In terms of what affects empathy and compassion in medical students, the authors identified 4 main themes.

  • First, to show empathy and compassion to patients, medical students need to develop and maintain the ability to see patients as people. Medical students are encouraged to have empathy and compassion when they avoided depersonalizing patients into objects, cases, or a disease.
  • The second theme: appreciating the elements of empathy and compassion themselves as phenomena. This encompassed moments when medical students were present, carefully listening and attending to the patients. It involved understanding the patient’s emotions and experiences of the care processes, and understanding the experience of the disease or medical issue. It also involved assuring and comforting patients. And responding with empathy to patients which enabled the patients to reciprocate and be empathetic and compassionate towards the learner.
  • The third theme was navigating the training environment itself. This theme addressed how time pressures constrained empathy and compassion, how the medical culture itself with its emphasis on scientific and medical knowledge and its resistance to show emotion, how role models and the clinical atmosphere itself could impede the demonstration of empathy and compassion.
  • Finally, medical students’ compassion and empathy are guided by their own ideals.
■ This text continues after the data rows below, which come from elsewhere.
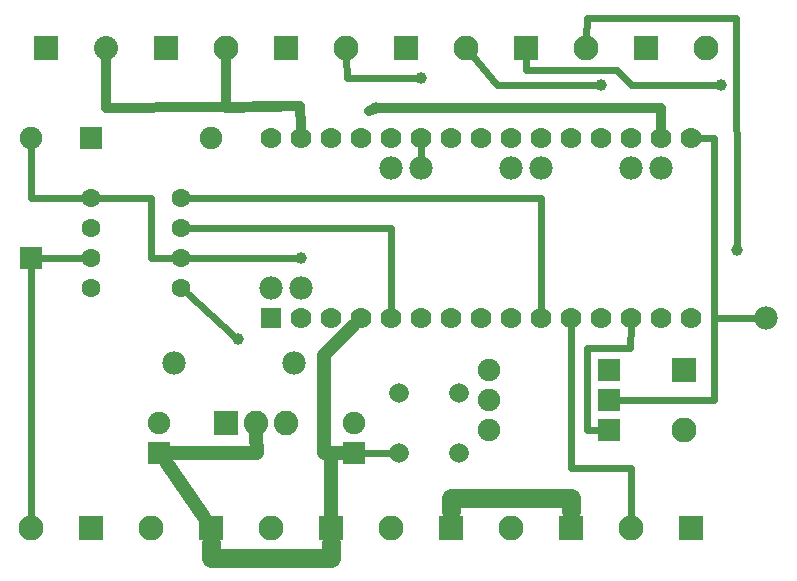
<source format=gbl>
G04 MADE WITH FRITZING*
G04 WWW.FRITZING.ORG*
G04 DOUBLE SIDED*
G04 HOLES PLATED*
G04 CONTOUR ON CENTER OF CONTOUR VECTOR*
%ASAXBY*%
%FSLAX23Y23*%
%MOIN*%
%OFA0B0*%
%SFA1.0B1.0*%
%ADD10C,0.039370*%
%ADD11C,0.078000*%
%ADD12C,0.065418*%
%ADD13C,0.070000*%
%ADD14C,0.063000*%
%ADD15C,0.075000*%
%ADD16C,0.083307*%
%ADD17C,0.080000*%
%ADD18C,0.082000*%
%ADD19R,0.070000X0.069972*%
%ADD20R,0.075000X0.075000*%
%ADD21R,0.083307X0.083307*%
%ADD22R,0.080000X0.080000*%
%ADD23R,0.082000X0.082000*%
%ADD24C,0.024000*%
%ADD25C,0.048000*%
%ADD26C,0.064000*%
%ADD27C,0.032000*%
%LNCOPPER0*%
G90*
G70*
G54D10*
X2506Y1924D03*
X2557Y1376D03*
X2106Y1924D03*
X894Y1077D03*
G54D11*
X1106Y1250D03*
X1006Y1250D03*
X1506Y1650D03*
X1406Y1650D03*
X1906Y1650D03*
X1806Y1650D03*
X2306Y1650D03*
X2206Y1650D03*
X2656Y1150D03*
G54D12*
X1631Y900D03*
X1631Y700D03*
X1431Y900D03*
X1431Y700D03*
G54D13*
X1006Y1150D03*
X1106Y1150D03*
X1206Y1150D03*
X1306Y1150D03*
X1406Y1150D03*
X1506Y1150D03*
X1606Y1150D03*
X1706Y1150D03*
X1806Y1150D03*
X1906Y1150D03*
X2006Y1150D03*
X2106Y1150D03*
X2206Y1150D03*
X2306Y1150D03*
X2406Y1150D03*
X1006Y1750D03*
X1106Y1750D03*
X1206Y1750D03*
X1306Y1750D03*
X1406Y1750D03*
X1506Y1750D03*
X1606Y1750D03*
X1706Y1750D03*
X1806Y1750D03*
X1906Y1750D03*
X2006Y1750D03*
X2106Y1750D03*
X2206Y1750D03*
X2306Y1750D03*
X2406Y1750D03*
G54D14*
X706Y1250D03*
X706Y1350D03*
X706Y1450D03*
X706Y1550D03*
X406Y1550D03*
X406Y1450D03*
X406Y1350D03*
X406Y1250D03*
G54D15*
X206Y1350D03*
X206Y1750D03*
X406Y1750D03*
X806Y1750D03*
G54D16*
X1606Y450D03*
X1406Y450D03*
X1206Y450D03*
X1006Y450D03*
X406Y450D03*
X206Y450D03*
X656Y2050D03*
X856Y2050D03*
X2256Y2050D03*
X2456Y2050D03*
X1856Y2050D03*
X2056Y2050D03*
G54D17*
X256Y2050D03*
X456Y2050D03*
G54D16*
X1456Y2050D03*
X1656Y2050D03*
X1056Y2050D03*
X1256Y2050D03*
X806Y450D03*
X606Y450D03*
X2381Y975D03*
X2381Y775D03*
X2406Y450D03*
X2206Y450D03*
X2006Y450D03*
X1806Y450D03*
G54D18*
X856Y800D03*
X956Y800D03*
X1056Y800D03*
G54D15*
X1281Y700D03*
X1281Y800D03*
X631Y700D03*
X631Y800D03*
G54D10*
X1106Y1350D03*
G54D15*
X2131Y775D03*
X1731Y775D03*
X2131Y975D03*
X1731Y975D03*
X2131Y875D03*
X1731Y875D03*
G54D10*
X1354Y1850D03*
X1506Y1950D03*
G54D11*
X1081Y1000D03*
X681Y1000D03*
G54D19*
X1006Y1150D03*
G54D20*
X206Y1350D03*
X406Y1750D03*
G54D21*
X1606Y450D03*
X1206Y450D03*
X406Y450D03*
X656Y2050D03*
X2256Y2050D03*
X1856Y2050D03*
G54D22*
X256Y2050D03*
G54D21*
X1456Y2050D03*
X1056Y2050D03*
X806Y450D03*
X2381Y975D03*
X2406Y450D03*
X2006Y450D03*
G54D23*
X856Y800D03*
G54D20*
X1281Y700D03*
X631Y700D03*
X2131Y775D03*
X2131Y975D03*
X2131Y875D03*
G54D24*
X733Y1450D02*
X1406Y1450D01*
D02*
X1406Y1450D02*
X1406Y1179D01*
D02*
X2206Y1924D02*
X2487Y1924D01*
D02*
X2157Y1976D02*
X2206Y1924D01*
D02*
X1854Y1976D02*
X2157Y1976D01*
D02*
X1855Y2018D02*
X1854Y1976D01*
D02*
X2554Y2150D02*
X2557Y1395D01*
D02*
X2057Y2150D02*
X2554Y2150D01*
D02*
X2056Y2083D02*
X2057Y2150D01*
D02*
X1397Y700D02*
X1309Y700D01*
D02*
X2480Y1750D02*
X2480Y1150D01*
D02*
X2480Y1150D02*
X2625Y1150D01*
D02*
X2435Y1750D02*
X2480Y1750D01*
G54D25*
D02*
X1206Y699D02*
X1241Y700D01*
D02*
X1206Y493D02*
X1206Y699D01*
D02*
X1181Y1026D02*
X1277Y1122D01*
D02*
X1181Y699D02*
X1181Y1026D01*
D02*
X1241Y700D02*
X1181Y699D01*
G54D24*
D02*
X880Y1090D02*
X726Y1232D01*
D02*
X2006Y1121D02*
X2006Y950D01*
D02*
X2006Y950D02*
X2006Y650D01*
D02*
X2006Y650D02*
X2206Y650D01*
D02*
X2206Y650D02*
X2206Y481D01*
D02*
X1506Y1721D02*
X1506Y1680D01*
G54D25*
D02*
X957Y699D02*
X670Y700D01*
D02*
X956Y757D02*
X957Y699D01*
D02*
X781Y485D02*
X653Y668D01*
G54D26*
D02*
X1206Y350D02*
X806Y350D01*
D02*
X806Y350D02*
X806Y397D01*
D02*
X1206Y397D02*
X1206Y350D01*
D02*
X1606Y505D02*
X1606Y550D01*
D02*
X2006Y550D02*
X2006Y504D01*
D02*
X1606Y550D02*
X2006Y550D01*
G54D24*
D02*
X378Y1350D02*
X234Y1350D01*
D02*
X206Y483D02*
X206Y1322D01*
D02*
X1906Y1179D02*
X1906Y1550D01*
D02*
X1906Y1550D02*
X733Y1550D01*
D02*
X678Y1350D02*
X606Y1350D01*
D02*
X606Y1550D02*
X433Y1550D01*
D02*
X606Y1350D02*
X606Y1550D01*
D02*
X1087Y1350D02*
X733Y1350D01*
D02*
X206Y1550D02*
X378Y1550D01*
D02*
X206Y1722D02*
X206Y1550D01*
G54D27*
D02*
X456Y1850D02*
X456Y2012D01*
D02*
X1100Y1856D02*
X456Y1850D01*
D02*
X1104Y1785D02*
X1100Y1856D01*
D02*
X1100Y1856D02*
X856Y1850D01*
D02*
X856Y1850D02*
X856Y2014D01*
D02*
X1354Y1850D02*
X2306Y1850D01*
D02*
X2306Y1850D02*
X2306Y1785D01*
D02*
X1332Y1839D02*
X1354Y1850D01*
G54D24*
D02*
X2087Y1924D02*
X1757Y1924D01*
D02*
X1757Y1924D02*
X1676Y2025D01*
D02*
X1257Y1950D02*
X1256Y2018D01*
D02*
X1487Y1950D02*
X1257Y1950D01*
D02*
X2057Y776D02*
X2057Y1050D01*
D02*
X2057Y1050D02*
X2202Y1050D01*
D02*
X2202Y1050D02*
X2204Y1121D01*
D02*
X2102Y776D02*
X2057Y776D01*
D02*
X2480Y1750D02*
X2435Y1750D01*
D02*
X2480Y876D02*
X2480Y1750D01*
D02*
X2159Y875D02*
X2480Y876D01*
G04 End of Copper0*
M02*
</source>
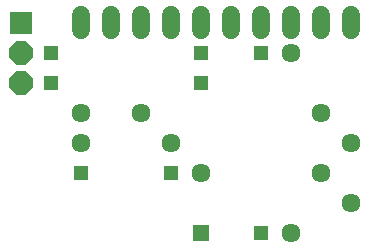
<source format=gbs>
G75*
%MOIN*%
%OFA0B0*%
%FSLAX25Y25*%
%IPPOS*%
%LPD*%
%AMOC8*
5,1,8,0,0,1.08239X$1,22.5*
%
%ADD10C,0.06343*%
%ADD11R,0.05556X0.05556*%
%ADD12C,0.05950*%
%ADD13OC8,0.07800*%
%ADD14R,0.07800X0.07800*%
%ADD15R,0.04762X0.04762*%
D10*
X0043200Y0044208D03*
X0043200Y0054208D03*
X0063200Y0054208D03*
X0073200Y0044208D03*
X0083200Y0034208D03*
X0113200Y0014208D03*
X0133200Y0024208D03*
X0123200Y0034208D03*
X0133200Y0044208D03*
X0123200Y0054208D03*
X0113200Y0074208D03*
D11*
X0083200Y0014208D03*
D12*
X0083200Y0081633D02*
X0083200Y0086783D01*
X0073200Y0086783D02*
X0073200Y0081633D01*
X0063200Y0081633D02*
X0063200Y0086783D01*
X0053200Y0086783D02*
X0053200Y0081633D01*
X0043200Y0081633D02*
X0043200Y0086783D01*
X0093200Y0086783D02*
X0093200Y0081633D01*
X0103200Y0081633D02*
X0103200Y0086783D01*
X0113200Y0086783D02*
X0113200Y0081633D01*
X0123200Y0081633D02*
X0123200Y0086783D01*
X0133200Y0086783D02*
X0133200Y0081633D01*
D13*
X0023200Y0074208D03*
X0023200Y0064208D03*
D14*
X0023200Y0084208D03*
D15*
X0043200Y0034208D03*
X0073200Y0034208D03*
X0103200Y0014208D03*
X0083200Y0064208D03*
X0083200Y0074208D03*
X0103200Y0074208D03*
X0033200Y0074208D03*
X0033200Y0064208D03*
M02*

</source>
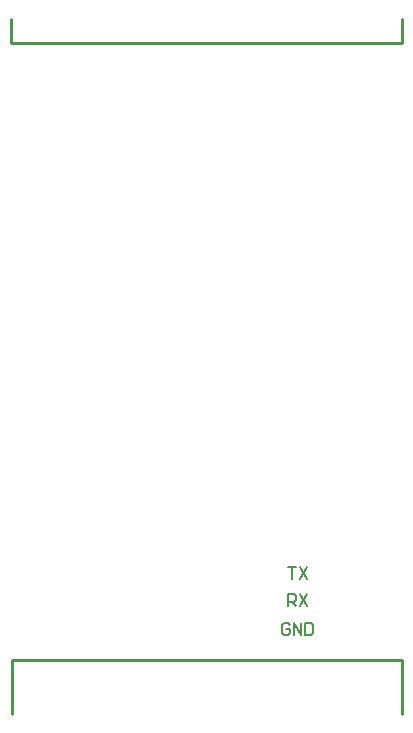
<source format=gto>
G04*
G04 #@! TF.GenerationSoftware,Altium Limited,Altium Designer,22.3.1 (43)*
G04*
G04 Layer_Color=65535*
%FSLAX25Y25*%
%MOIN*%
G70*
G04*
G04 #@! TF.SameCoordinates,566B9F24-299B-4401-B20D-5A4742CE3083*
G04*
G04*
G04 #@! TF.FilePolarity,Positive*
G04*
G01*
G75*
%ADD10C,0.00984*%
%ADD11C,0.01000*%
%ADD12C,0.00787*%
D10*
X159055Y215748D02*
Y224016D01*
X28740Y215748D02*
X159055D01*
X28740D02*
Y224016D01*
D11*
X28808Y-7776D02*
Y10295D01*
X159008D01*
X159008Y-7776D02*
X159008Y10295D01*
D12*
X121521Y21784D02*
X120865Y22440D01*
X119554D01*
X118898Y21784D01*
Y19160D01*
X119554Y18504D01*
X120865D01*
X121521Y19160D01*
Y20472D01*
X120210D01*
X122833Y18504D02*
Y22440D01*
X125457Y18504D01*
Y22440D01*
X126769D02*
Y18504D01*
X128737D01*
X129393Y19160D01*
Y21784D01*
X128737Y22440D01*
X126769D01*
X120866Y28346D02*
Y32282D01*
X122834D01*
X123490Y31626D01*
Y30314D01*
X122834Y29658D01*
X120866D01*
X122178D02*
X123490Y28346D01*
X124802Y32282D02*
X127426Y28346D01*
Y32282D02*
X124802Y28346D01*
X120866Y41140D02*
X123490D01*
X122178D01*
Y37205D01*
X124802Y41140D02*
X127426Y37205D01*
Y41140D02*
X124802Y37205D01*
M02*

</source>
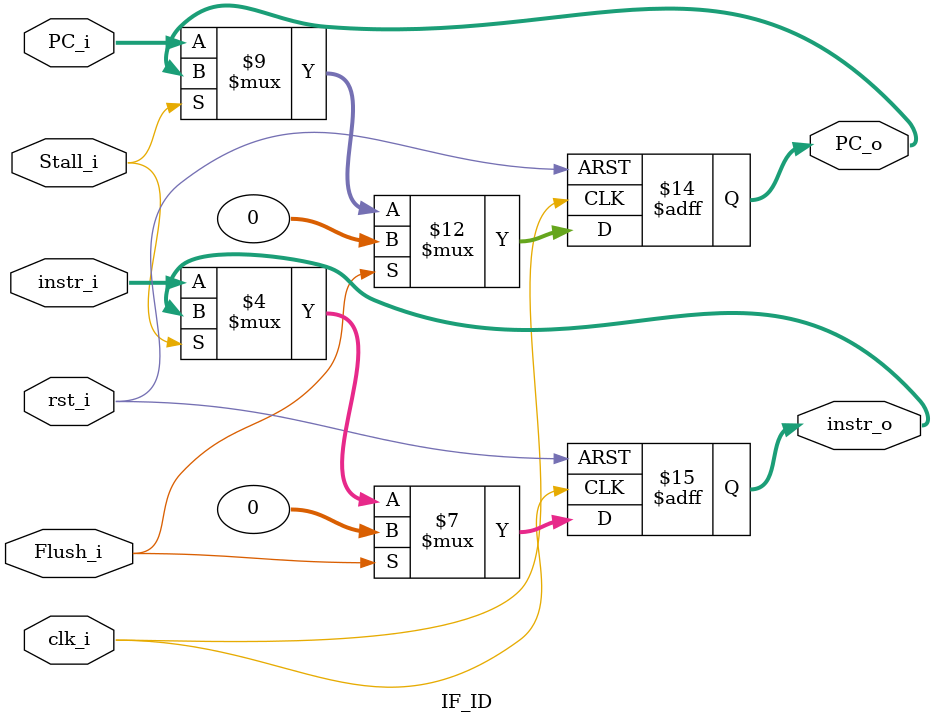
<source format=v>

module IF_ID(
    clk_i, 
    rst_i,
    Stall_i, 
    Flush_i, 
    PC_i, 
    instr_i, 
    PC_o, 
    instr_o
);

input clk_i;
input rst_i;
input Stall_i;
input Flush_i;
input [31:0] PC_i;
input [31:0] instr_i;

output [31:0] PC_o;
output [31:0] instr_o;

reg [31:0] PC_o;
reg [31:0] instr_o;

always@(posedge clk_i or negedge rst_i) begin
    if(~rst_i) begin
        PC_o <= 32'b0;
        instr_o <= 32'b0;
    end 
    else if(Flush_i) begin
        PC_o <= 32'b0;
        instr_o <= 32'b0;
    end 
    else if(!Stall_i) begin
        PC_o <= PC_i;
        instr_o <= instr_i;
    end
end

endmodule


</source>
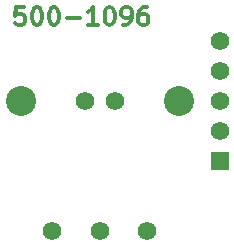
<source format=gbr>
G04 #@! TF.FileFunction,Copper,L1,Top,Signal*
%FSLAX46Y46*%
G04 Gerber Fmt 4.6, Leading zero omitted, Abs format (unit mm)*
G04 Created by KiCad (PCBNEW (2016-02-24 BZR 6585, Git 0829446)-product) date 3/15/2016 7:35:22 AM*
%MOMM*%
G01*
G04 APERTURE LIST*
%ADD10C,0.100000*%
%ADD11C,0.300000*%
%ADD12C,2.540000*%
%ADD13C,1.574800*%
%ADD14R,1.574800X1.574800*%
G04 APERTURE END LIST*
D10*
D11*
X149828859Y-64456571D02*
X149114573Y-64456571D01*
X149043144Y-65170857D01*
X149114573Y-65099429D01*
X149257430Y-65028000D01*
X149614573Y-65028000D01*
X149757430Y-65099429D01*
X149828859Y-65170857D01*
X149900287Y-65313714D01*
X149900287Y-65670857D01*
X149828859Y-65813714D01*
X149757430Y-65885143D01*
X149614573Y-65956571D01*
X149257430Y-65956571D01*
X149114573Y-65885143D01*
X149043144Y-65813714D01*
X150828858Y-64456571D02*
X150971715Y-64456571D01*
X151114572Y-64528000D01*
X151186001Y-64599429D01*
X151257430Y-64742286D01*
X151328858Y-65028000D01*
X151328858Y-65385143D01*
X151257430Y-65670857D01*
X151186001Y-65813714D01*
X151114572Y-65885143D01*
X150971715Y-65956571D01*
X150828858Y-65956571D01*
X150686001Y-65885143D01*
X150614572Y-65813714D01*
X150543144Y-65670857D01*
X150471715Y-65385143D01*
X150471715Y-65028000D01*
X150543144Y-64742286D01*
X150614572Y-64599429D01*
X150686001Y-64528000D01*
X150828858Y-64456571D01*
X152257429Y-64456571D02*
X152400286Y-64456571D01*
X152543143Y-64528000D01*
X152614572Y-64599429D01*
X152686001Y-64742286D01*
X152757429Y-65028000D01*
X152757429Y-65385143D01*
X152686001Y-65670857D01*
X152614572Y-65813714D01*
X152543143Y-65885143D01*
X152400286Y-65956571D01*
X152257429Y-65956571D01*
X152114572Y-65885143D01*
X152043143Y-65813714D01*
X151971715Y-65670857D01*
X151900286Y-65385143D01*
X151900286Y-65028000D01*
X151971715Y-64742286D01*
X152043143Y-64599429D01*
X152114572Y-64528000D01*
X152257429Y-64456571D01*
X153400286Y-65385143D02*
X154543143Y-65385143D01*
X156043143Y-65956571D02*
X155186000Y-65956571D01*
X155614572Y-65956571D02*
X155614572Y-64456571D01*
X155471715Y-64670857D01*
X155328857Y-64813714D01*
X155186000Y-64885143D01*
X156971714Y-64456571D02*
X157114571Y-64456571D01*
X157257428Y-64528000D01*
X157328857Y-64599429D01*
X157400286Y-64742286D01*
X157471714Y-65028000D01*
X157471714Y-65385143D01*
X157400286Y-65670857D01*
X157328857Y-65813714D01*
X157257428Y-65885143D01*
X157114571Y-65956571D01*
X156971714Y-65956571D01*
X156828857Y-65885143D01*
X156757428Y-65813714D01*
X156686000Y-65670857D01*
X156614571Y-65385143D01*
X156614571Y-65028000D01*
X156686000Y-64742286D01*
X156757428Y-64599429D01*
X156828857Y-64528000D01*
X156971714Y-64456571D01*
X158185999Y-65956571D02*
X158471714Y-65956571D01*
X158614571Y-65885143D01*
X158685999Y-65813714D01*
X158828857Y-65599429D01*
X158900285Y-65313714D01*
X158900285Y-64742286D01*
X158828857Y-64599429D01*
X158757428Y-64528000D01*
X158614571Y-64456571D01*
X158328857Y-64456571D01*
X158185999Y-64528000D01*
X158114571Y-64599429D01*
X158043142Y-64742286D01*
X158043142Y-65099429D01*
X158114571Y-65242286D01*
X158185999Y-65313714D01*
X158328857Y-65385143D01*
X158614571Y-65385143D01*
X158757428Y-65313714D01*
X158828857Y-65242286D01*
X158900285Y-65099429D01*
X160185999Y-64456571D02*
X159900285Y-64456571D01*
X159757428Y-64528000D01*
X159685999Y-64599429D01*
X159543142Y-64813714D01*
X159471713Y-65099429D01*
X159471713Y-65670857D01*
X159543142Y-65813714D01*
X159614570Y-65885143D01*
X159757428Y-65956571D01*
X160043142Y-65956571D01*
X160185999Y-65885143D01*
X160257428Y-65813714D01*
X160328856Y-65670857D01*
X160328856Y-65313714D01*
X160257428Y-65170857D01*
X160185999Y-65099429D01*
X160043142Y-65028000D01*
X159757428Y-65028000D01*
X159614570Y-65099429D01*
X159543142Y-65170857D01*
X159471713Y-65313714D01*
D12*
X149510000Y-72390000D03*
X162910000Y-72390000D03*
D13*
X154940000Y-72390000D03*
X157480000Y-72390000D03*
X156210000Y-83390000D03*
X160210000Y-83390000D03*
X152210000Y-83390000D03*
D14*
X166370000Y-77470000D03*
D13*
X166370000Y-74930000D03*
X166370000Y-72390000D03*
X166370000Y-69850000D03*
X166370000Y-67310000D03*
M02*

</source>
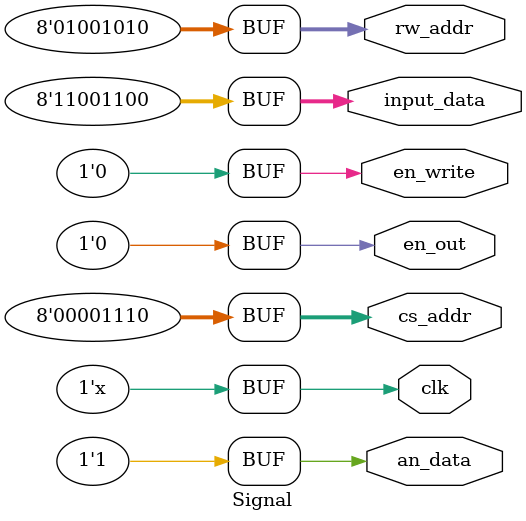
<source format=v>
`timescale 1ns / 1ps

module Signal(clk, en_write, rw_addr, cs_addr, input_data,
				an_data, en_out);

output 		clk;
output 		en_write;
output[7:0] rw_addr;
output[7:0] cs_addr;
output[7:0] input_data;
output		an_data;
output		en_out;

reg 			clk;
reg 			en_write;
reg[7:0]	 	rw_addr;
reg[7:0] 	cs_addr;
reg[7:0] 	input_data;
reg			an_data;
reg			en_out;

/************************* ²úÉúÊ±ÖÓÐÅºÅ *************************/
always #50 clk = ~clk;

/*************************  ·ÂÕæÐÅºÅ 	 *************************/
initial begin
	en_write = 0;
	clk = 0;
	en_out = 0;
	an_data = 0;
	
	/* ²âÊÔ1£ºÔÚµØÖ·0x48Ð´ÈëÊý¾Ý0x55 */
	rw_addr = 8'h48;
	cs_addr = {7'b000_0111, 1'b0};
	input_data = 8'h55;
	#100; 
	en_write = 1;
	#100;
	en_write = 0;
	#100000; // 100us
	
	/* ²âÊÔ2£ºÔÚµØÖ·0x49Ð´ÈëÊý¾Ý0xAA */
	rw_addr = 8'h49;
	cs_addr = {7'b000_0111, 1'b0};
	input_data = 8'hAA;
	en_write = 1;
	#100;
	en_write = 0;
	#100000;
	
	/* ²âÊÔ3£ºÔÚµØÖ·0x4AÐ´ÈëÊý¾Ý0xCC */
	rw_addr = 8'h4A;
	cs_addr = {7'b000_0111, 1'b0};
	input_data = 8'hCC;
	en_write = 1;
	#100;
	en_write = 0;
	#100000;
	
	/* ²âÊÔ4£º·Å´óÊý¾Ý*/
	an_data = 1;
	#100;		
	en_out = 1;
	#100;
	en_out = 0;
	
	
end
endmodule

</source>
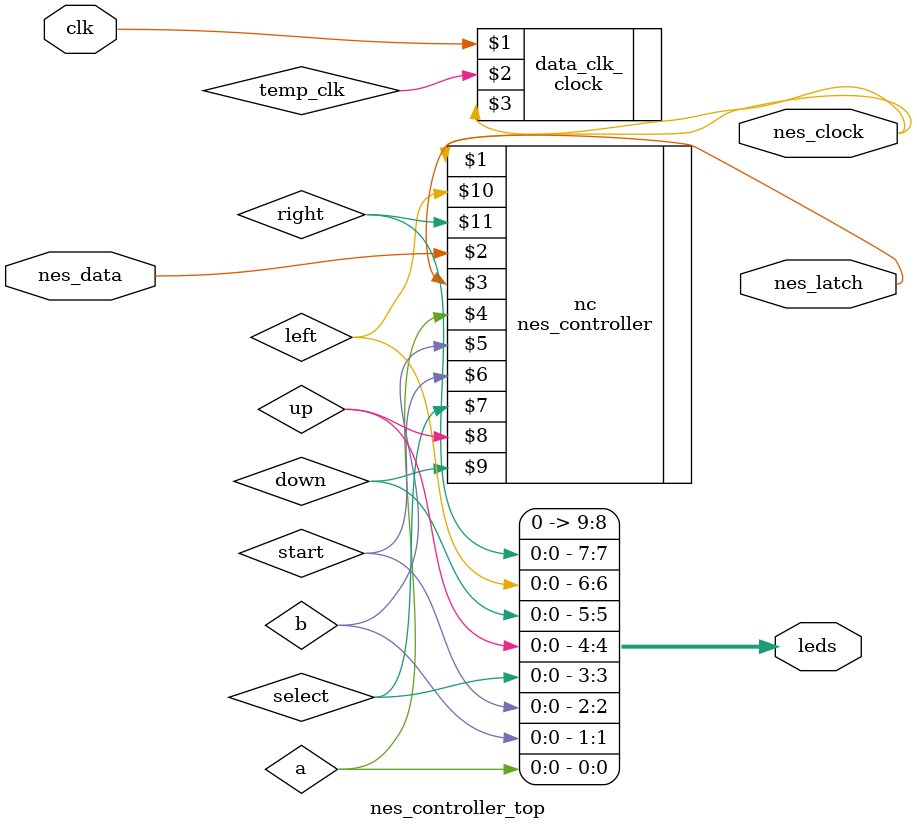
<source format=sv>
module nes_controller_top(
    input clk, 
    input nes_data, 
    output nes_latch, 
    output nes_clock, 
    output [9:0] leds
);

    logic temp_clk;
    clock data_clk_(clk, temp_clk, nes_clock); // 1 MHz
    
    logic a, b, start, select, up, down, left, right;
    nes_controller nc(nes_clock, nes_data, nes_latch, a, b, start, select, up, down, left, right);
    
    assign leds = { 2'b00, right, left, down, up, select, start, b, a };
    
endmodule
</source>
The underlying and intrinsic thoughts, motivations, and ideals of each individual learner influences their identity and their ability to be compassionate and empathetic.

Key Conclusions

The discussion largely reviews and summarizes the findings. But right at the end of the discussion the authors highlight that empathy and compassion are relational, they exist in the relationship between the learner and the patient. So to encourage compassion and empathy, learners need opportunities to interact with patients of different types and in different settings. Learners need to be encouraged to be genuinely interested in the patients as people, to engage in dialogue with patients.